Understanding and Mitigating Over-refusal for Large Language Models via Safety Representation
Junbo Zhang, Ran Chen, Qianli Zhou, Xinyang Deng, Wen Jiang
TL;DR
This work addresses the problem of over-refusal in safety-aligned large language models by analyzing it through the lens of internal representations. It introduces MOSR, a defense with two components: overlap-aware loss weighting to reduce erasure of benign prompts that resemble over-refusal and context-aware augmentation to provide richer context before rejection decisions. Empirical results show MOSR improves the safety-over-refusal balance across multiple models and datasets, while largely preserving general capabilities; ablations confirm the individual and combined value of its components. The findings suggest that future jailbreak defenses should consider representation-space dynamics to maintain safety without unduly sacrificing usability, and point to multi-turn and cost-efficient strategies as promising directions.
Abstract
Large language models demonstrate powerful capabilities across various natural language processing tasks, yet they also harbor safety vulnerabilities. To enhance LLM safety, various jailbreak defense methods have been proposed to guard against harmful outputs. However, improvements in model safety often come at the cost of severe over-refusal, failing to strike a good balance between safety and usability. In this paper, we first analyze the causes of over-refusal from a representation perspective, revealing that over-refusal samples reside at the boundary between benign and malicious samples. Based on this, we propose MOSR, designed to mitigate over-refusal by intervening the safety representation of LLMs.
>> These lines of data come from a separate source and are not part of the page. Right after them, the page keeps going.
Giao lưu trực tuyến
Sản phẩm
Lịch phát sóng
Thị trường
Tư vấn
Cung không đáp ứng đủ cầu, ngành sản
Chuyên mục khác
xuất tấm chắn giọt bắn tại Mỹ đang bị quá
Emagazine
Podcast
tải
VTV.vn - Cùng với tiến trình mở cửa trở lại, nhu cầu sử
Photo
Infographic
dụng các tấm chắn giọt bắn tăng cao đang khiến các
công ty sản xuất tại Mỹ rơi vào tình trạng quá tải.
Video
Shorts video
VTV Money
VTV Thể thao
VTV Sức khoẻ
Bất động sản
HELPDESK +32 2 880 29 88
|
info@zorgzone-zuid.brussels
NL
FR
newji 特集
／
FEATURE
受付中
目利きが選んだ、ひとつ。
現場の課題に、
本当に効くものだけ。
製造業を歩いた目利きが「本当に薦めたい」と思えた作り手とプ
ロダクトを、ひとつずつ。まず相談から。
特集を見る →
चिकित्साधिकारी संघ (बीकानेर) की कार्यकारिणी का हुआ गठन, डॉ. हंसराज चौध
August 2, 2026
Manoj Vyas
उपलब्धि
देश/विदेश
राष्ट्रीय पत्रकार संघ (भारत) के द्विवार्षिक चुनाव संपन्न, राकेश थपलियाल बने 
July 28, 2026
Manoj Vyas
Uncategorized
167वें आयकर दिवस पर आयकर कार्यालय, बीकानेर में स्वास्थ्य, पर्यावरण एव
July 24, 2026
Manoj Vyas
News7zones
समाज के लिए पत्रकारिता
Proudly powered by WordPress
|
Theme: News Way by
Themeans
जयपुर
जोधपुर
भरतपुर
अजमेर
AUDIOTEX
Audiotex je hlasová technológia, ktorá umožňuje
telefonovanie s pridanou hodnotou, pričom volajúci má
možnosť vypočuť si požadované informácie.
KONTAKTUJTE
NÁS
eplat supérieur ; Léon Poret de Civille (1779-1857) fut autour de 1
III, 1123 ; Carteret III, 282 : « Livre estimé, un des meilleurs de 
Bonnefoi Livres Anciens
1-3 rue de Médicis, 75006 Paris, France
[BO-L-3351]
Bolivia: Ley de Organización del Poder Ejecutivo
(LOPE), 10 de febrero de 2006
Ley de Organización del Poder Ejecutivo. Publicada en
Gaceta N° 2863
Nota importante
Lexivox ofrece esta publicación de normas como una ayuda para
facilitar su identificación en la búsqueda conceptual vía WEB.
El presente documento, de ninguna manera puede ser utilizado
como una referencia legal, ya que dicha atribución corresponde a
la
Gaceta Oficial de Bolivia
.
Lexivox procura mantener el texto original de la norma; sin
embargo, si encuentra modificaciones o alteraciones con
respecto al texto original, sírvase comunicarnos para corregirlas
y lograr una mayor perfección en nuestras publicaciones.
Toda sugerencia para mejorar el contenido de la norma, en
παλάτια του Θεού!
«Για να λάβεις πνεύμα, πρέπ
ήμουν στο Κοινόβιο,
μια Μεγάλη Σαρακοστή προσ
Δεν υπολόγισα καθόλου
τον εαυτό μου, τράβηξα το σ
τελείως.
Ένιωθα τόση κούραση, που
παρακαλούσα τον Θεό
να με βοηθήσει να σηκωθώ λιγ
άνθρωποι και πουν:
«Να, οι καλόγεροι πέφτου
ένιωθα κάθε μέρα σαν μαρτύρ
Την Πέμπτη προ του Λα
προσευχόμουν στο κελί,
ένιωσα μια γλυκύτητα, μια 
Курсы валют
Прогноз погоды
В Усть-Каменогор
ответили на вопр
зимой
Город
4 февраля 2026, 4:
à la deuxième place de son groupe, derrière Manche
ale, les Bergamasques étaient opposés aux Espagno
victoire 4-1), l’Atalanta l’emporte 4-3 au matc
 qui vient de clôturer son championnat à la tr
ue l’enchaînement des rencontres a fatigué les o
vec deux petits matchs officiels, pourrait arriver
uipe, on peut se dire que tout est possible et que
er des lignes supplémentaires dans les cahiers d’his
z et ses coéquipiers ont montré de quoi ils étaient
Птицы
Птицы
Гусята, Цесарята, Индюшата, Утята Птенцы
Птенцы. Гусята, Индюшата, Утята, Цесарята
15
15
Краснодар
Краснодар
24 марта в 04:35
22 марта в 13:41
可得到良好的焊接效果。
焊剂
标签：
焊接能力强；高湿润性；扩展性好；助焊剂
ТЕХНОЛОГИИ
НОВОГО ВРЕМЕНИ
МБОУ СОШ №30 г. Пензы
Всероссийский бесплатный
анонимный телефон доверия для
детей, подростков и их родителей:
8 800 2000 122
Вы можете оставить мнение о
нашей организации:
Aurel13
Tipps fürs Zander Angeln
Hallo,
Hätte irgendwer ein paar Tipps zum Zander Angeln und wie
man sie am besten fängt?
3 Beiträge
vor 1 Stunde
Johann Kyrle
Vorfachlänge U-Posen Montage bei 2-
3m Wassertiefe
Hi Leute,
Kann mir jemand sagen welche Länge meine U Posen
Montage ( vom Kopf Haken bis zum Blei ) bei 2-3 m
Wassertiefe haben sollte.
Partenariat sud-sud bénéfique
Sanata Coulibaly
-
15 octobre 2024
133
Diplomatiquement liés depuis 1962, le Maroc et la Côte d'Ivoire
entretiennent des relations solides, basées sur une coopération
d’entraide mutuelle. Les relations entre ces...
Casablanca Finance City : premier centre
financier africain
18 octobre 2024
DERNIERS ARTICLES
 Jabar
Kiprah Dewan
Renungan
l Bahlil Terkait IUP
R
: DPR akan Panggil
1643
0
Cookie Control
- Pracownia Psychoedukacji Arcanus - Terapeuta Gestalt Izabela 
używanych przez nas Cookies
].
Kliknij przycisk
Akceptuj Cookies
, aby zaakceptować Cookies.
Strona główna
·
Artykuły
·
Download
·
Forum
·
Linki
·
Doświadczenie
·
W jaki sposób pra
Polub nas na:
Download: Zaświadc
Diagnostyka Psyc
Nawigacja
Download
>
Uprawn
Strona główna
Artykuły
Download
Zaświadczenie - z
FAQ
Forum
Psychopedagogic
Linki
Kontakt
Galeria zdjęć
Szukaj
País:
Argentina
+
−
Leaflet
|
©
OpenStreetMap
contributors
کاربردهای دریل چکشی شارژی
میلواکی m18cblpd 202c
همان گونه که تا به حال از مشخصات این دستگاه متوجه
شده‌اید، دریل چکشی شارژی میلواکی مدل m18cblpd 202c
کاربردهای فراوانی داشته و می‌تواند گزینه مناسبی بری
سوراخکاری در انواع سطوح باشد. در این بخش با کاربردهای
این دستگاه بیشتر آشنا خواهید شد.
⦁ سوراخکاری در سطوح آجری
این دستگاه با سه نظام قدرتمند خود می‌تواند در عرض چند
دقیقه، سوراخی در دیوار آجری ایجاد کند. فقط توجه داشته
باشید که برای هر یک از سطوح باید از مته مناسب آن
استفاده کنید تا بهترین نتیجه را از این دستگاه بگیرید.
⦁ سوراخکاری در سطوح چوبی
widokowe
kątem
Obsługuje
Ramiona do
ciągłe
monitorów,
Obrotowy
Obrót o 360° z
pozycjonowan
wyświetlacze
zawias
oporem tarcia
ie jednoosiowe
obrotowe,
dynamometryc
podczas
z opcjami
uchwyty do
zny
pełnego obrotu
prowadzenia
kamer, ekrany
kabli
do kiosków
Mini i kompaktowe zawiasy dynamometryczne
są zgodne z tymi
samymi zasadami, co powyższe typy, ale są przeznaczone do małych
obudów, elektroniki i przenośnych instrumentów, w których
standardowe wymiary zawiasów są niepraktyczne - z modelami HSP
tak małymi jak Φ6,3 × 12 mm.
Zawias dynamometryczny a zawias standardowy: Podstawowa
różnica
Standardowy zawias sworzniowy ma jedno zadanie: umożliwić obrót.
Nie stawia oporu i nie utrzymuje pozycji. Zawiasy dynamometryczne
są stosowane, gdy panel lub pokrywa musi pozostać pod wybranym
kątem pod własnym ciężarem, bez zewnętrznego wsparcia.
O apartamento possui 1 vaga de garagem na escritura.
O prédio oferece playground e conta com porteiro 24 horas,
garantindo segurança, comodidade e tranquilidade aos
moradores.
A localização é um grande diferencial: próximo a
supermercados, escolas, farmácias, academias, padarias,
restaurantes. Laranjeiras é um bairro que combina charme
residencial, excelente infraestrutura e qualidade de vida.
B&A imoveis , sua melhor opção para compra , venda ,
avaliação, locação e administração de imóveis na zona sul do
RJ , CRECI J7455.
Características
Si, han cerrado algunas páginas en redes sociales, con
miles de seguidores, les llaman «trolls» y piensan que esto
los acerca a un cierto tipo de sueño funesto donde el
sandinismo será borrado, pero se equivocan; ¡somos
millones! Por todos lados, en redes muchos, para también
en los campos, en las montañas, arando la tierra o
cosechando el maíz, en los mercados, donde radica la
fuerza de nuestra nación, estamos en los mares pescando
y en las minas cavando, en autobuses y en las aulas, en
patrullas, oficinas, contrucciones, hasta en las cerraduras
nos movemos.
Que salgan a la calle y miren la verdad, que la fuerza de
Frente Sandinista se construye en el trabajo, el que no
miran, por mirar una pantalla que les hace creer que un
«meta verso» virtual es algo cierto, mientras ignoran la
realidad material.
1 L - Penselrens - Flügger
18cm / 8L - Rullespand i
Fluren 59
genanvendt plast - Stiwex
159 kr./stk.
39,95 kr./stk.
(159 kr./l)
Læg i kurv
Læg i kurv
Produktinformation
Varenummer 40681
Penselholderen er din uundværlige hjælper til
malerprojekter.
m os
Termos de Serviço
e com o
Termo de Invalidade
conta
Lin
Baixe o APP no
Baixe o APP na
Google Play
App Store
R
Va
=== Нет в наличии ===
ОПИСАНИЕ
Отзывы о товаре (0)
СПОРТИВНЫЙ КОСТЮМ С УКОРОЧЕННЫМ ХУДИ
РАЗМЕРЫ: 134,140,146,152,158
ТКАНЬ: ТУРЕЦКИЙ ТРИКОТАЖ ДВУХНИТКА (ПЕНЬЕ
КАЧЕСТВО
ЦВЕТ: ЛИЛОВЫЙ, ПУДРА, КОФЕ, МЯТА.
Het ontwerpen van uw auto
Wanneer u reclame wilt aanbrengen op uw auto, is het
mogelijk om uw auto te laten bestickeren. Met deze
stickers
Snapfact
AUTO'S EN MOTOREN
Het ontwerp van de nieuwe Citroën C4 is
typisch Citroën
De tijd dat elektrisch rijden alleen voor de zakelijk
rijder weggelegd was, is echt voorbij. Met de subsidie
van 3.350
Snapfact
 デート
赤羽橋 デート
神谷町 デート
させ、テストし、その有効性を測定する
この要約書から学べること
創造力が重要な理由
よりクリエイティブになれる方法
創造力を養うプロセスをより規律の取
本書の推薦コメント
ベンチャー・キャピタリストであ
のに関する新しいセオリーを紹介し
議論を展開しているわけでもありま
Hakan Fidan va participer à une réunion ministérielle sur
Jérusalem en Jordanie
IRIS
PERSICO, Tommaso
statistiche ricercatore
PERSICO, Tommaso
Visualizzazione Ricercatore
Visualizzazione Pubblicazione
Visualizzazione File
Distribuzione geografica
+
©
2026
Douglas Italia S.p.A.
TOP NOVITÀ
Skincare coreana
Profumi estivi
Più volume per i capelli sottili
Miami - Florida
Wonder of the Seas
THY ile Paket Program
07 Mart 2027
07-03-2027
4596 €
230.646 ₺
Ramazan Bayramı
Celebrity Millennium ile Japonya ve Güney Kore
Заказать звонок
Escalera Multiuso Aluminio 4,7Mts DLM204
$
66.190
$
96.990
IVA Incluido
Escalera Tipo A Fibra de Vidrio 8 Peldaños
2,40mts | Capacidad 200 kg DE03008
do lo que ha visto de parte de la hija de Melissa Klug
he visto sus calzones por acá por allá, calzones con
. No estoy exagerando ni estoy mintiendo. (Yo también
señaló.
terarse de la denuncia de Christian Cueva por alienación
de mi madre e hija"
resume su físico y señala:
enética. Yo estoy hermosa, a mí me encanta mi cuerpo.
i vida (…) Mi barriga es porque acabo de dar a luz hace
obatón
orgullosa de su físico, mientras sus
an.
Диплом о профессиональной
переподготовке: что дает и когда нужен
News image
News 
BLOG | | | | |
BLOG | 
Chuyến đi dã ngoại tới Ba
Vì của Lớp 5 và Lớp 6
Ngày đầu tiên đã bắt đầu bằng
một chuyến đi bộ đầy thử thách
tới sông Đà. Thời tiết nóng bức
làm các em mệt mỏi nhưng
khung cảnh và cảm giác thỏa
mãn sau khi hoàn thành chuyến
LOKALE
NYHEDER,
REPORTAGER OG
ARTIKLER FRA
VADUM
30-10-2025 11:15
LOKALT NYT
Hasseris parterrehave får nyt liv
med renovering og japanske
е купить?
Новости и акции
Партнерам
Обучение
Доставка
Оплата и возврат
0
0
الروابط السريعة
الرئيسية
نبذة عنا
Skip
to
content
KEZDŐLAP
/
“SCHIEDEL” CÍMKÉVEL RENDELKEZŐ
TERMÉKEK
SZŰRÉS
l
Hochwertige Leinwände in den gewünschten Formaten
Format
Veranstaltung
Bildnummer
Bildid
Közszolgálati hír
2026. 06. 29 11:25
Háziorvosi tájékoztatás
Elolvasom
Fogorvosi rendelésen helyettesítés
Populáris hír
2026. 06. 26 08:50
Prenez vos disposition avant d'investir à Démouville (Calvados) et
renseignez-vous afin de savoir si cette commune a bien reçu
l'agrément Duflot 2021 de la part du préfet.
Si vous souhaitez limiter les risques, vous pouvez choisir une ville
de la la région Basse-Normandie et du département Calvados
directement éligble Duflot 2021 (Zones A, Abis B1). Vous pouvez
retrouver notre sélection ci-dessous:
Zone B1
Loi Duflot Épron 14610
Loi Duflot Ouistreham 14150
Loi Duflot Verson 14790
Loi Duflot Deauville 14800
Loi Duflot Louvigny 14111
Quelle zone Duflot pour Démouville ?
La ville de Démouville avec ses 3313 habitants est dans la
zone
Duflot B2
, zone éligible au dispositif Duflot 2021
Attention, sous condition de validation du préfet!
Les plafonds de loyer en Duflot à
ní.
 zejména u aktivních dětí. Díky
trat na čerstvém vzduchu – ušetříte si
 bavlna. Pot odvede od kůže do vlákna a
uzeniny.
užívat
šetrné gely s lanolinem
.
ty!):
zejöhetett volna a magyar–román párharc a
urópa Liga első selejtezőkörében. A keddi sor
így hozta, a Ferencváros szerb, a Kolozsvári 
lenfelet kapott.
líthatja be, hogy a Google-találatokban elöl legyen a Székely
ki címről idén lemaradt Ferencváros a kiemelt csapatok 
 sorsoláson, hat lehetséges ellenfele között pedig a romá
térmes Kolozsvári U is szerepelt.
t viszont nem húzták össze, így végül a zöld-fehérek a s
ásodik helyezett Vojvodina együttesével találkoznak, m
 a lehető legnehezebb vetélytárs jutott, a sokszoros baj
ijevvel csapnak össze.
MOSR incorporates two novel components: (1) Overlap-Aware Loss Weighting, which determines the erasure weight for malicious samples by quantifying their similarity to pseudo-malicious samples in the representation space, and (2) Context-Aware Augmentation, which supplements the necessary context for rejection decisions by adding harmful prefixes before rejection responses. Experiments demonstrate that our method outperforms existing approaches in mitigating over-refusal while largely maintaining safety. Overall, we advocate that future defense methods should strike a better balance between safety and over-refusal.